§ To do: In this exercise, write out the data word for word and leave every image out.

§ Data:
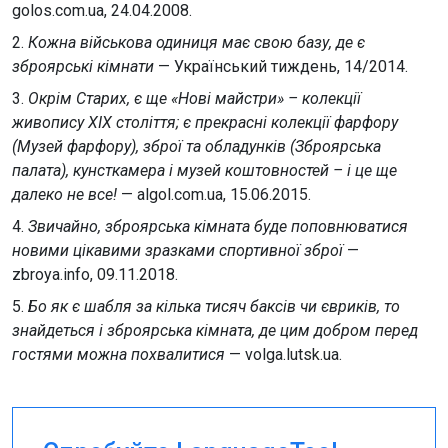
golos.com.ua, 24.04.2008.
2.
Кожна військова одиниця має свою базу, де є
зброярські кімнати
— Український тиждень, 14/2014.
3.
Окрім Старих, є ще «Нові майстри» – колекції
живопису XIX століття; є прекрасні колекції фарфору
(Музей фарфору), зброї та обладунків (Зброярська
палата), кунсткамера і музей коштовностей – і це ще
далеко не все!
— algol.com.ua, 15.06.2015.
4.
Звичайно, зброярська кімната буде поповнюватися
новими цікавими зразками спортивної зброї
—
zbroya.info, 09.11.2018.
5.
Бо як є шабля за кілька тисяч баксів чи євриків, то
знайдеться і зброярська кімната, де цим добром перед
гостями можна похвалитися
— volga.lutsk.ua.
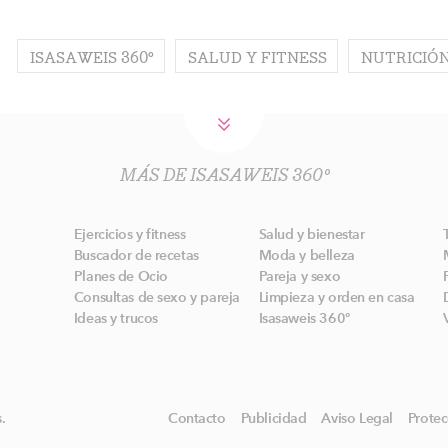
ISASAWEIS 360º
SALUD Y FITNESS
NUTRICIÓ
MÁS DE ISASAWEIS 360º
Ejercicios y fitness
Salud y bienestar
Buscador de recetas
Moda y belleza
Planes de Ocio
Pareja y sexo
Consultas de sexo y pareja
Limpieza y orden en casa
Ideas y trucos
Isasaweis 360º
.
Contacto
Publicidad
Aviso Legal
Protec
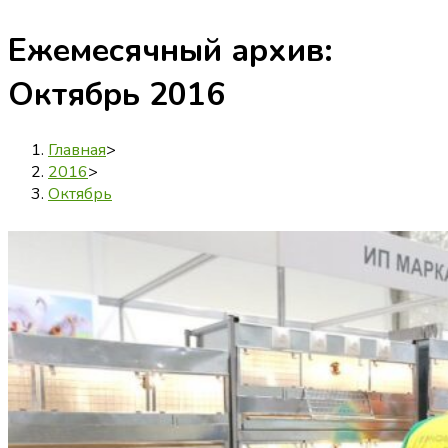
Ежемесячный архив:
Октябрь 2016
Главная
>
2016
>
Октябрь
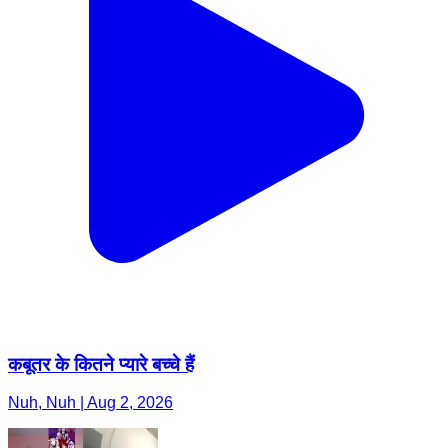
कबूतर के कितने प्यारे बच्चे हैं
Nuh, Nuh | Aug 2, 2026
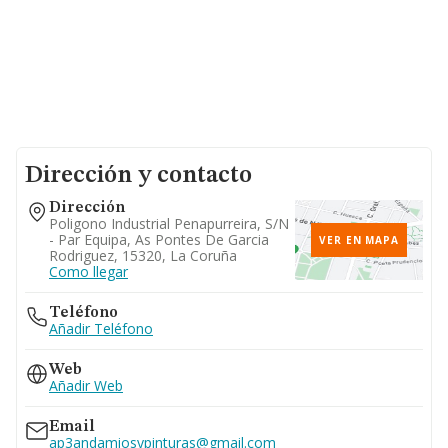
Dirección y contacto
Dirección
Poligono Industrial Penapurreira, S/n
- Par Equipa, As Pontes De Garcia
VER EN MAPA
Rodriguez, 15320, La Coruña
Como llegar
Teléfono
Añadir Teléfono
Web
Añadir Web
Email
ap3andamiosypinturas@gmail.com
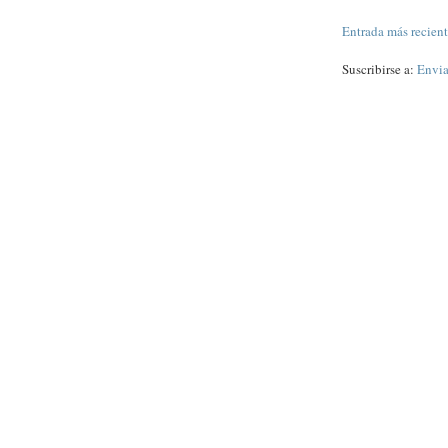
Entrada más recien
Suscribirse a:
Envia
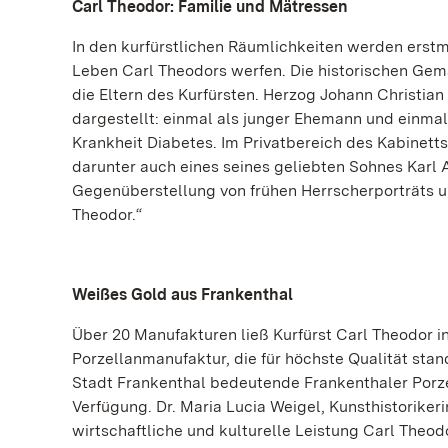
Carl Theodor: Familie und Mätressen
In den kurfürstlichen Räumlichkeiten werden erstmal
Leben Carl Theodors werfen. Die historischen Ge
die Eltern des Kurfürsten. Herzog Johann Christian
dargestellt: einmal als junger Ehemann und einma
Krankheit Diabetes. Im Privatbereich des Kabinetts
darunter auch eines seines geliebten Sohnes Karl 
Gegenüberstellung von frühen Herrscherporträts und
Theodor.“
Weißes Gold aus Frankenthal
Über 20 Manufakturen ließ Kurfürst Carl Theodor in
Porzellanmanufaktur, die für höchste Qualität sta
Stadt Frankenthal bedeutende Frankenthaler Porze
Verfügung. Dr. Maria Lucia Weigel, Kunsthistoriker
wirtschaftliche und kulturelle Leistung Carl Theo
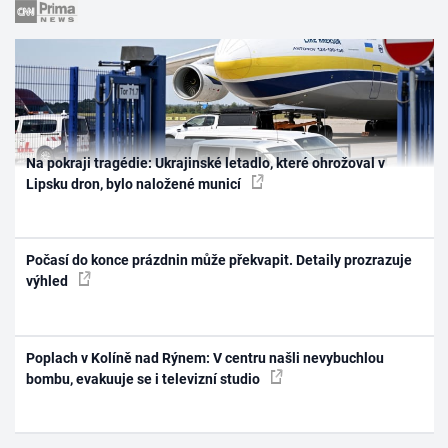
Na pokraji tragédie: Ukrajinské letadlo, které ohrožoval v
Lipsku dron, bylo naložené municí
Počasí do konce prázdnin může překvapit. Detaily prozrazuje
výhled
Poplach v Kolíně nad Rýnem: V centru našli nevybuchlou
bombu, evakuuje se i televizní studio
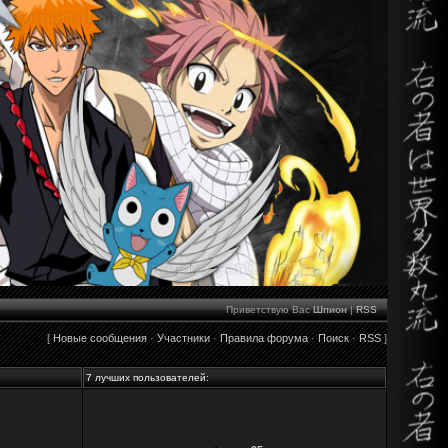
Приветствую Вас
Шпион
|
RSS
[
Новые сообщения
·
Участники
·
Правила форума
·
Поиск
·
RSS
]
7 лучших пользователей:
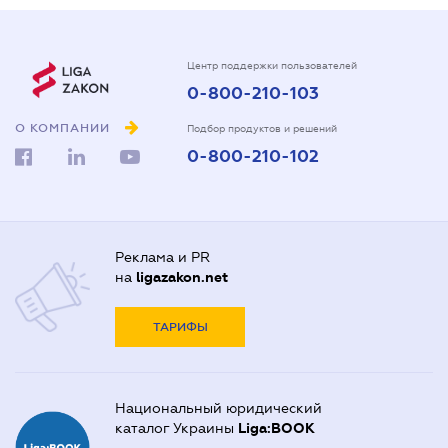
Центр поддержки пользователей
0-800-210-103
О КОМПАНИИ
Подбор продуктов и решений
0-800-210-102
Реклама и PR
на
ligazakon.net
ТАРИФЫ
Национальный юридический
каталог Украины
Liga:BOOK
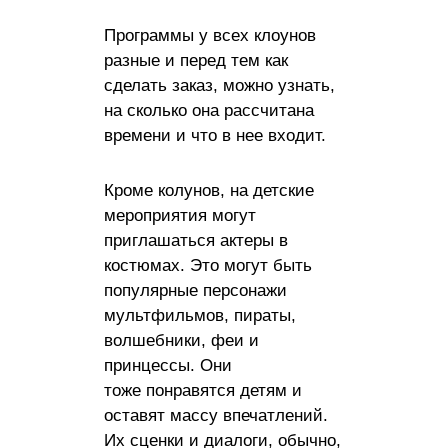
Программы у всех клоунов
разные и перед тем как
сделать заказ, можно узнать,
на сколько она рассчитана
времени и что в нее входит.
Кроме колунов, на детские
мероприятия могут
приглашаться актеры в
костюмах. Это могут быть
популярные персонажи
мультфильмов, пираты,
волшебники, феи и
принцессы. Они
тоже понравятся детям и
оставят массу впечатлений.
Их сценки и диалоги, обычно,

§ Exercise solution:
golos.com.ua, 24.04.2008.
2.
Кожна військова одиниця має свою базу, де є
зброярські кімнати
— Український тиждень, 14/2014.
3.
Окрім Старих, є ще «Нові майстри» – колекції
живопису XIX століття; є прекрасні колекції фарфору
(Музей фарфору), зброї та обладунків (Зброярська
палата), кунсткамера і музей коштовностей – і це ще
далеко не все!
— algol.com.ua, 15.06.2015.
4.
Звичайно, зброярська кімната буде поповнюватися
новими цікавими зразками спортивної зброї
—
zbroya.info, 09.11.2018.
5.
Бо як є шабля за кілька тисяч баксів чи євриків, то
знайдеться і зброярська кімната, де цим добром перед
гостями можна похвалитися
— volga.lutsk.ua.
ISASAWEIS 360º
SALUD Y FITNESS
NUTRICIÓ
MÁS DE ISASAWEIS 360º
Ejercicios y fitness
Salud y bienestar
Buscador de recetas
Moda y belleza
Planes de Ocio
Pareja y sexo
Consultas de sexo y pareja
Limpieza y orden en casa
Ideas y trucos
Isasaweis 360º
.
Contacto
Publicidad
Aviso Legal
Protec
Ежемесячный архив:
Октябрь 2016
Главная
>
2016
>
Октябрь
कबूतर के कितने प्यारे बच्चे हैं
Nuh, Nuh | Aug 2, 2026
Dirección y contacto
Dirección
Poligono Industrial Penapurreira, S/n
- Par Equipa, As Pontes De Garcia
VER EN MAPA
Rodriguez, 15320, La Coruña
Como llegar
Teléfono
Añadir Teléfono
Web
Añadir Web
Email
ap3andamiosypinturas@gmail.com
Entrada más recien
Suscribirse a:
Envia
Carl Theodor: Familie und Mätressen
In den kurfürstlichen Räumlichkeiten werden erstmal
Leben Carl Theodors werfen. Die historischen Ge
die Eltern des Kurfürsten. Herzog Johann Christian
dargestellt: einmal als junger Ehemann und einma
Krankheit Diabetes. Im Privatbereich des Kabinetts
darunter auch eines seines geliebten Sohnes Karl 
Gegenüberstellung von frühen Herrscherporträts und
Theodor.“
Weißes Gold aus Frankenthal
Über 20 Manufakturen ließ Kurfürst Carl Theodor in
Porzellanmanufaktur, die für höchste Qualität sta
Stadt Frankenthal bedeutende Frankenthaler Porze
Verfügung. Dr. Maria Lucia Weigel, Kunsthistoriker
wirtschaftliche und kulturelle Leistung Carl Theo
Na pokraji tragédie: Ukrajinské letadlo, které ohrožoval v
Lipsku dron, bylo naložené municí
Počasí do konce prázdnin může překvapit. Detaily prozrazuje
výhled
Poplach v Kolíně nad Rýnem: V centru našli nevybuchlou
bombu, evakuuje se i televizní studio
Приветствую Вас
Шпион
|
RSS
[
Новые сообщения
·
Участники
·
Правила форума
·
Поиск
·
RSS
]
7 лучших пользователей:
Центр поддержки пользователей
0-800-210-103
О КОМПАНИИ
Подбор продуктов и решений
0-800-210-102
Реклама и PR
на
ligazakon.net
ТАРИФЫ
Национальный юридический
каталог Украины
Liga:BOOK
Программы у всех клоунов
разные и перед тем как
сделать заказ, можно узнать,
на сколько она рассчитана
времени и что в нее входит.
Кроме колунов, на детские
мероприятия могут
приглашаться актеры в
костюмах. Это могут быть
популярные персонажи
мультфильмов, пираты,
волшебники, феи и
принцессы. Они
тоже понравятся детям и
оставят массу впечатлений.
Их сценки и диалоги, обычно,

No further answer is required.